Provided passage Start Marker

It’s significant that Dem candidates for higher office are still betting that they can dodge this issue and face no consequences from voters.
On Wednesday, Virginia Democrats’ lieutenant governor nominee, Ghazala Hashmi, held a roundtable discussion on “protecting public education.” Virginia Republicans observed that this was a curious discussion topic for a state legislator who helped kill legislation in 2023 that would mandate parental notification when an elementary or secondary school-aged child is experiencing “gender incongruence” in school, and who has expressed disdain for the “subset of parents who think that they can legislate what children are reading” in K–12 public schools.
Local reporter Tyler Englander correctly identified Wednesday’s campaign event as a prime opportunity to press Hashmi for a clear position on whether transgender athletes have a right to play in K–12 girls’ sports teams or to access girls’ bathrooms and locker rooms.
Here’s her full answer, which you can also watch here:
So, we’ve been working to address those issues at a local level, and I know our local school boards have enunciated their policies on — on a variety of issues, including our transgender children and the issue of children in sports. That authority rests in the hands of the Virginia High School League, and they have made their policy decisions. The General Assembly invested the authority in the VHSL, and their decisions are the factor that control the issues of sports.

Provided passage End Marker

▶ **The problem**:
Answer these questions using the Hashmi passage, one answer per line, numbered to match:
1. For which office is Ghazala Hashmi the Democratic nominee?
2. In what year did she help kill the parental notification legislation?
3. In her answer, which body does she say holds authority over sports?
The lines that come next are separate material, unrelated to the Hashmi passage.

Provided information Start Marker

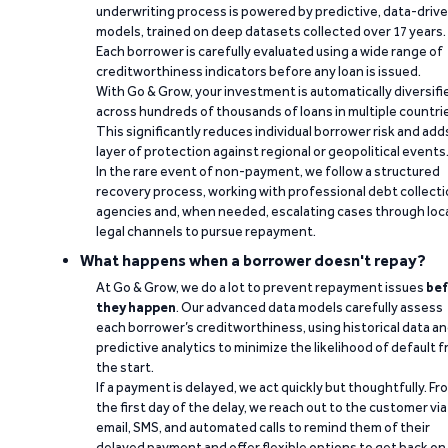
underwriting process is powered by predictive, data-driv
models, trained on deep datasets collected over 17 years.
Each borrower is carefully evaluated using a wide range of
creditworthiness indicators before any loan is issued.
With Go & Grow, your investment is automatically diversifi
across hundreds of thousands of loans in multiple countri
This significantly reduces individual borrower risk and add
layer of protection against regional or geopolitical events
In the rare event of non-payment, we follow a structured
recovery process, working with professional debt collect
agencies and, when needed, escalating cases through loc
legal channels to pursue repayment.
What happens when a borrower doesn't repay?
At Go & Grow, we do a lot to prevent repayment issues
bef
they happen
. Our advanced data models carefully assess
each borrower’s creditworthiness, using historical data a
predictive analytics to minimize the likelihood of default 
the start.
If a payment is delayed, we act quickly but thoughtfully. Fr
the first day of the delay, we reach out to the customer via
email, SMS, and automated calls to remind them of their
delayed payment and offer flexible options to get back on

Provided information End Marker

▶ **Result**:
1. Lieutenant governor of Virginia
2. 2023
3. The Virginia High School League (VHSL)